WHAT IS REQUIRED —
Copy, from the data below, each line that has the word "roaring".

· · ·

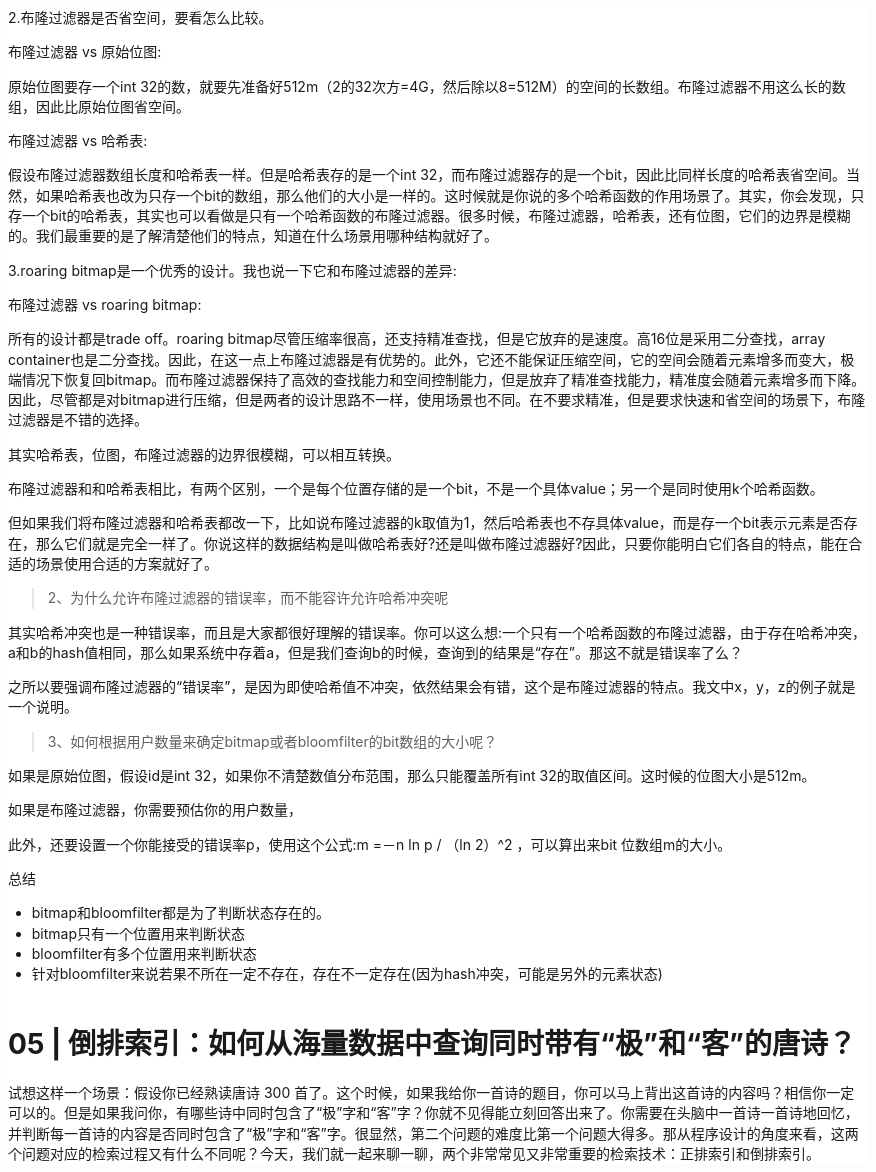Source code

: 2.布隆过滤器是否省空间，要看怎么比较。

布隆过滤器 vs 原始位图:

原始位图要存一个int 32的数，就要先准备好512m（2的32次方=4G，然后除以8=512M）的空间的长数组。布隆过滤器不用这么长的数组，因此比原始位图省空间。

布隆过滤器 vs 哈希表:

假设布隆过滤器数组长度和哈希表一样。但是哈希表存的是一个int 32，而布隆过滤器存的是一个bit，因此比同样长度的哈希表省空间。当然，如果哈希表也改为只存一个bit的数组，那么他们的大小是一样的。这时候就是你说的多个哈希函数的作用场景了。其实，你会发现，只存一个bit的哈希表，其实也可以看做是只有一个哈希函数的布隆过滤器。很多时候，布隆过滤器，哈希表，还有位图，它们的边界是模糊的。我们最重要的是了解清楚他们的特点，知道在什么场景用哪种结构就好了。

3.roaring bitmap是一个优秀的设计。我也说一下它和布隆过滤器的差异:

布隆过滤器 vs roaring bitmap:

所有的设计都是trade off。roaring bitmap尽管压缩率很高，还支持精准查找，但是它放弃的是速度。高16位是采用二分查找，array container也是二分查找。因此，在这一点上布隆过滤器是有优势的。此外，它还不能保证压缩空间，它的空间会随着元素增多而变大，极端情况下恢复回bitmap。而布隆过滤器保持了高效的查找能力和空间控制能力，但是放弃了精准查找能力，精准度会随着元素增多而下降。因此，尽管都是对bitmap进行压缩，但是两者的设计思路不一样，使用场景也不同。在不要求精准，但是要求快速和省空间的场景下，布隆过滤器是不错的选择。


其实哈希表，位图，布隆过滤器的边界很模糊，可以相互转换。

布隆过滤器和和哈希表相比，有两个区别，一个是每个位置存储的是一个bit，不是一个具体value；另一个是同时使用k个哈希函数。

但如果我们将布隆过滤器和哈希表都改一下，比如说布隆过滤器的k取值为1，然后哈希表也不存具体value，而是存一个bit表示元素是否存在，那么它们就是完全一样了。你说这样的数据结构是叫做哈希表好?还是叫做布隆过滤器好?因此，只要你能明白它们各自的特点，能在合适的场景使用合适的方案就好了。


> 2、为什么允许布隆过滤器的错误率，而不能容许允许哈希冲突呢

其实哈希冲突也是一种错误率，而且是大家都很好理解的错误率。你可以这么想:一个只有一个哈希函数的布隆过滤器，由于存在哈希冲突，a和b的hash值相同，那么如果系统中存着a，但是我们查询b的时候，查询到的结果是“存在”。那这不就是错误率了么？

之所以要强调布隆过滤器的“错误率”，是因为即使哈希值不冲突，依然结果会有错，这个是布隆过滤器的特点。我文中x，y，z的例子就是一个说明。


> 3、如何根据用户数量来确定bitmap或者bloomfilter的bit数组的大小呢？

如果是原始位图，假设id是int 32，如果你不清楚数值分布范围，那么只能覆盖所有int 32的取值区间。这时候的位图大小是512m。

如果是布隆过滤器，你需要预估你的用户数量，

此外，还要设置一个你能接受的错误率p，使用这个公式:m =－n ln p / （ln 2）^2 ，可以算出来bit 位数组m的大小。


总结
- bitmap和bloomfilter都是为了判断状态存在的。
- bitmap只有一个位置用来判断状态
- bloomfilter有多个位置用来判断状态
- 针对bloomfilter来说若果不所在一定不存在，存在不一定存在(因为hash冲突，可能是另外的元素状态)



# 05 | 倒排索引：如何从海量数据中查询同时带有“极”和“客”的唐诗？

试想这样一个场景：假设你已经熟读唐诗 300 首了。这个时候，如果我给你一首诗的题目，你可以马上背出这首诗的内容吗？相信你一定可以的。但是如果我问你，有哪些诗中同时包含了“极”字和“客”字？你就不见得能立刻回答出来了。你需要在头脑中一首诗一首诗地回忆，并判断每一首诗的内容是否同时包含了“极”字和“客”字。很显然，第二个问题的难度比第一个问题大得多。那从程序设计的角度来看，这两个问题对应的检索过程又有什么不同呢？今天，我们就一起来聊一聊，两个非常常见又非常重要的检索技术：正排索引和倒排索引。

· · ·

PROBLEM SOLUTION —
3.roaring bitmap是一个优秀的设计。我也说一下它和布隆过滤器的差异:
布隆过滤器 vs roaring bitmap:
所有的设计都是trade off。roaring bitmap尽管压缩率很高，还支持精准查找，但是它放弃的是速度。高16位是采用二分查找，array container也是二分查找。因此，在这一点上布隆过滤器是有优势的。此外，它还不能保证压缩空间，它的空间会随着元素增多而变大，极端情况下恢复回bitmap。而布隆过滤器保持了高效的查找能力和空间控制能力，但是放弃了精准查找能力，精准度会随着元素增多而下降。因此，尽管都是对bitmap进行压缩，但是两者的设计思路不一样，使用场景也不同。在不要求精准，但是要求快速和省空间的场景下，布隆过滤器是不错的选择。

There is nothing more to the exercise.